I've long described myself as a libertarian of sorts. I believe that if someone wants to smoke or ride a motorcycle without a helmet, he or she should be allowed to with the understanding that we are not going to pay for his or her chemotherapy or brain-scooping-up-from-the-pavement. Such irresponsible behaviors can be sins (but not always), but are they crimes? I think not.

But this leaves us with a problem. Why is murder or theft a crime? The libertarian dodge is that only things that hurt others are crimes. But who defines "hurt?" Certainly those families who lose a breadwinner to cancer or avoidable death-by-stupidity are hurt. Society is hurt, and not only when it is forced to pay for medical care. The loss of productivity and harder to measure loss of social stability is certainly a real injury. What then should we do?

I can only see the most general of principles in Scripture. One overarching theme seems to be Christ's challenge to transcend the law. While the law may keep us from committing adultery, it does nothing to regulate the immorality of our hearts. We must recognize that God's standard of holiness is far higher (and much different) than any of our legal codes. This leaves a path for a Christian libertarianism that recognizes that the civil authorities are ordained to keep order in society, but true moral behavior begins from a changed heart. If this is our view, it should not bother us if there isn't a law banning every peccadillo, sinful or otherwise. We also need to recognize that we must demonstrate grace and real assistance to those who have ruined their lives with self-destructive behavior.

Category: Theoblogi


  • from a Christian perspective in regards to smoking...i think one verse can be used very strongly in opposing this habit:

    1 Corinthians 6:19-20
    19Do you not know that your body is a temple of the Holy Spirit, who is in you, whom you have received from God? You are not your own; 20you were bought at a price. Therefore honor God with your body.
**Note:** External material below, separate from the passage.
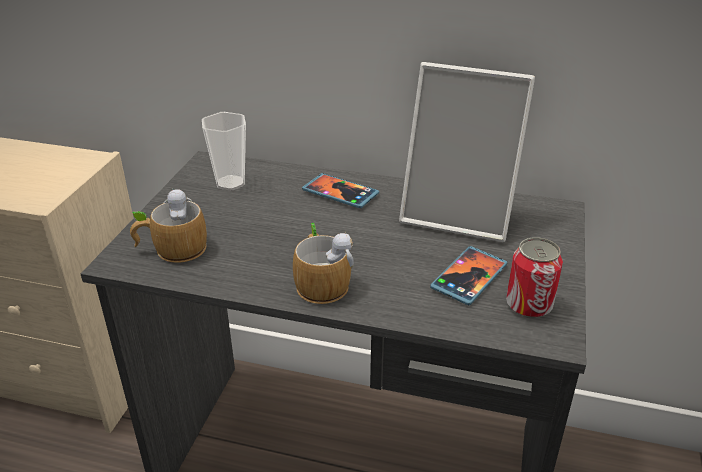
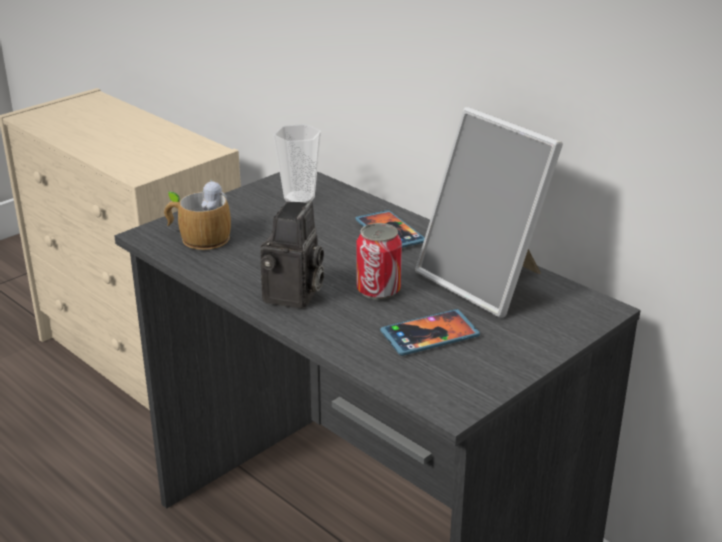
camera: 30 degrees right, 5 degrees down
mug [293,223,354,304] -> camera [260,201,324,309]
can [506,237,563,318] -> can moved to [357,223,402,300]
    Now, although the premise of this verse is in regards to sexual immorality...i think that this verse's scope can be applied generally to anything we purposefully and knowingly do which can harm our bodies.

    Here are some other verses:

    1 Corinthians 3:16-17
    Do you not know that you are a temple of God and that the Spirit of God dwells in you? 17If any man destroys the temple of God, God will destroy him, for the temple of God is holy, and that is what you are.

    1 Corinthians 6:19-20
    19 Or do you not know that your body is the temple of the Holy Spirit who is in you, whom you have from God, and you are not your own? 20 For you were bought at a price; therefore glorify God in your body and in your spirit, which are God’s.
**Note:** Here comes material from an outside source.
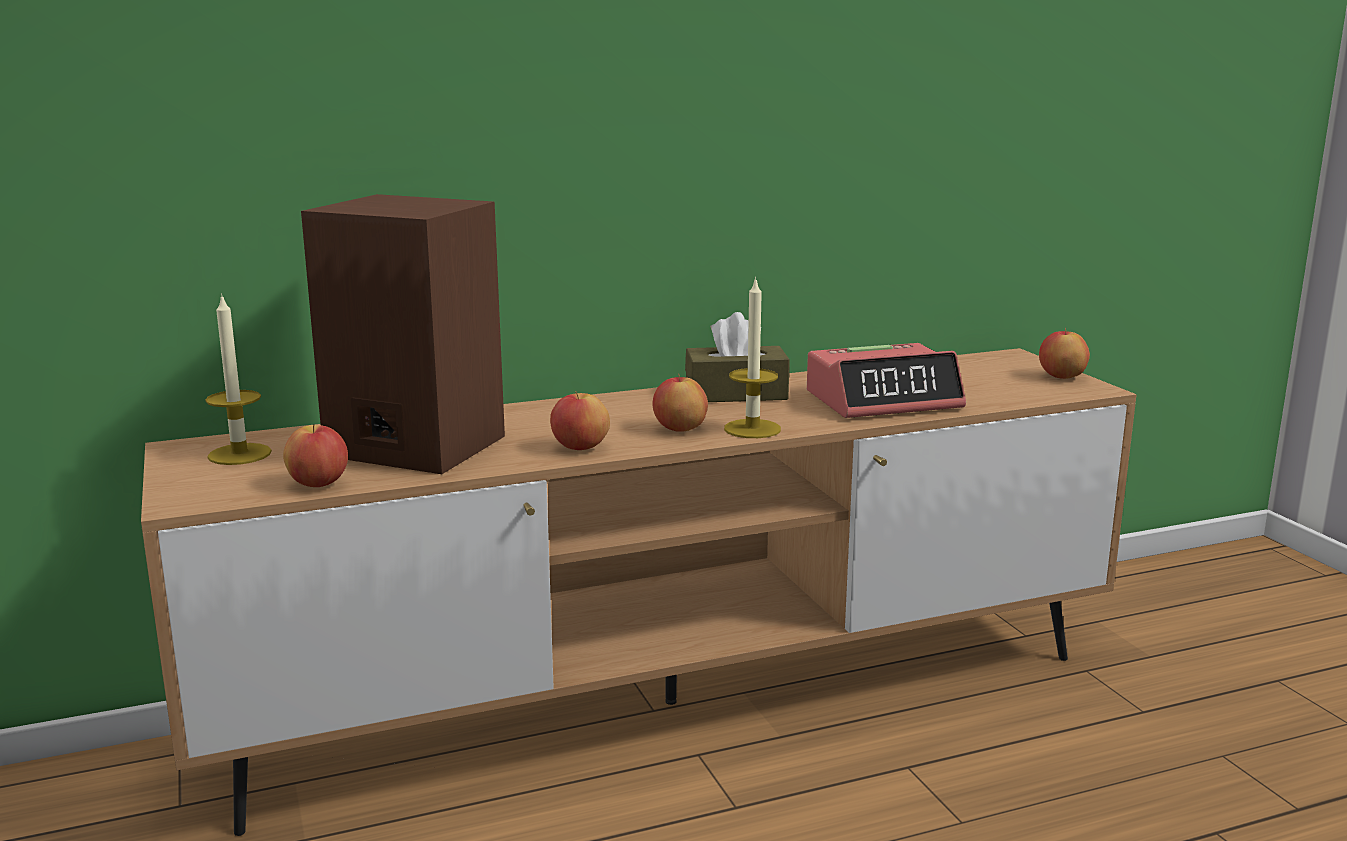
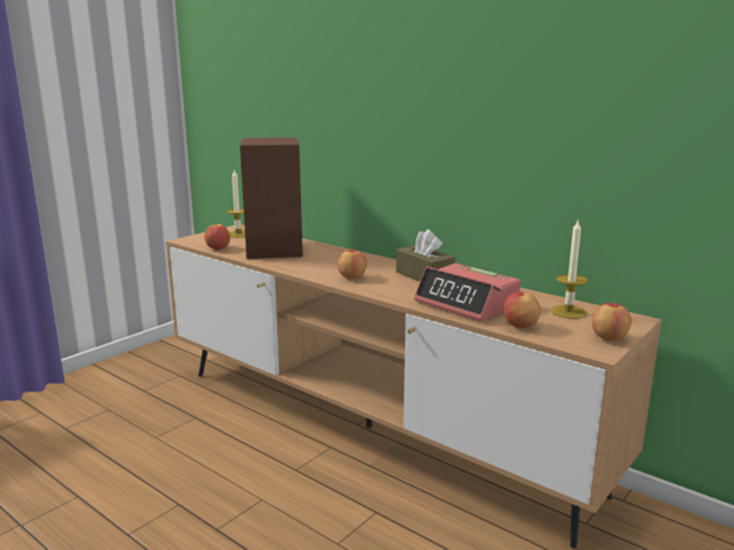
camera: 60 degrees right, 0 degrees up
apple [550,391,610,450] -> apple moved to [503,290,541,328]
candle [724,277,781,438] -> candle moved to [550,221,588,319]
    Again another one specifically relating to sexual immorality but also having some broader applications.

    I don't think these verses could apply only to smoking either...i believe they can apply to anything we do to ourselves that can harm our "temples" and render us sick incapable of doing the Lord's work. For example...someone who eats junk food all the time, never excersizes, and, potentially, gains a lot of weight. They're not exactly taking care of their bodies and are willingly subjecting their bodies to harmful effects. Besides...if someone's addicted to certain "vices" (i.e. smoking, gluttony, junk food), then they're living for themselves and their addictions...not for the Lord.
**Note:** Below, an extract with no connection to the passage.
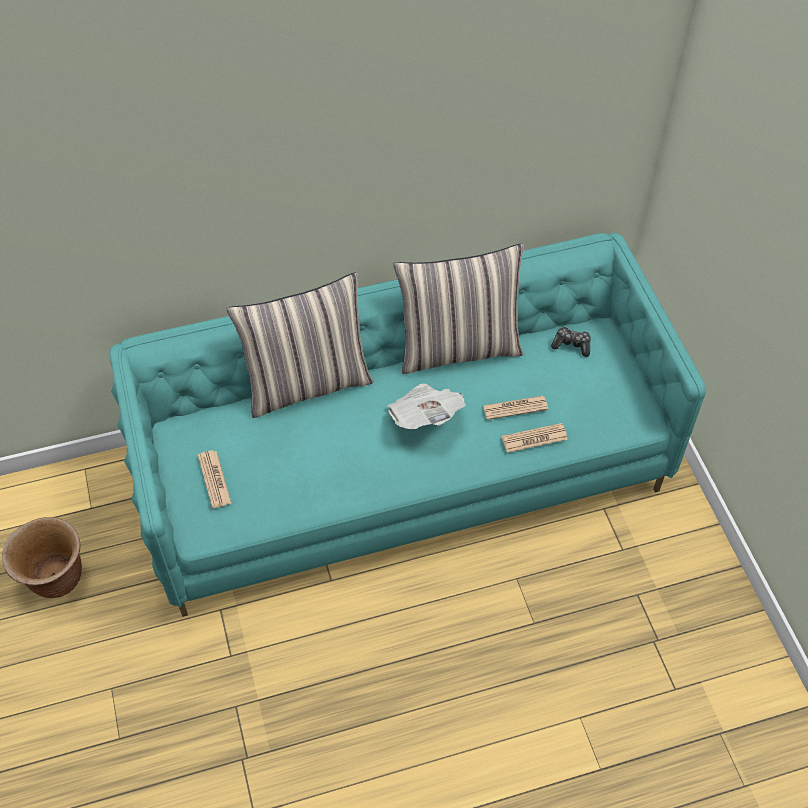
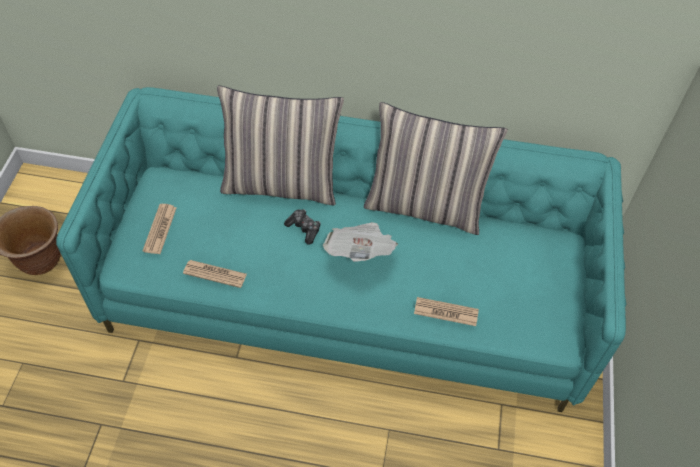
camera: 25 degrees right, 0 degrees up
newspaper [483,396,548,420] -> newspaper moved to [183,260,247,288]
game controller [551,326,591,357] -> game controller moved to [284,209,321,245]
    That's not exactly living in the self-control that the Lord expects of those who follow Him.

    1 Corinthians 6:12
    All things are lawful for me, but not all things are profitable. All things are lawful for me, but I will not be mastered by anything. 13Food is for the stomach and the stomach is for food, but God will do away with both of them Yet the body is not for immorality, but for the Lord, and the Lord is for the body.

    Our bodies were created to glorify the Lord...not so we can spend our lives fulfilling our own desires and whims...or enslavement to addictions and vices.

    This is a controversial topic so i expect not everyone's gonna have the same view on it...but i think Scripture's pretty clear cut.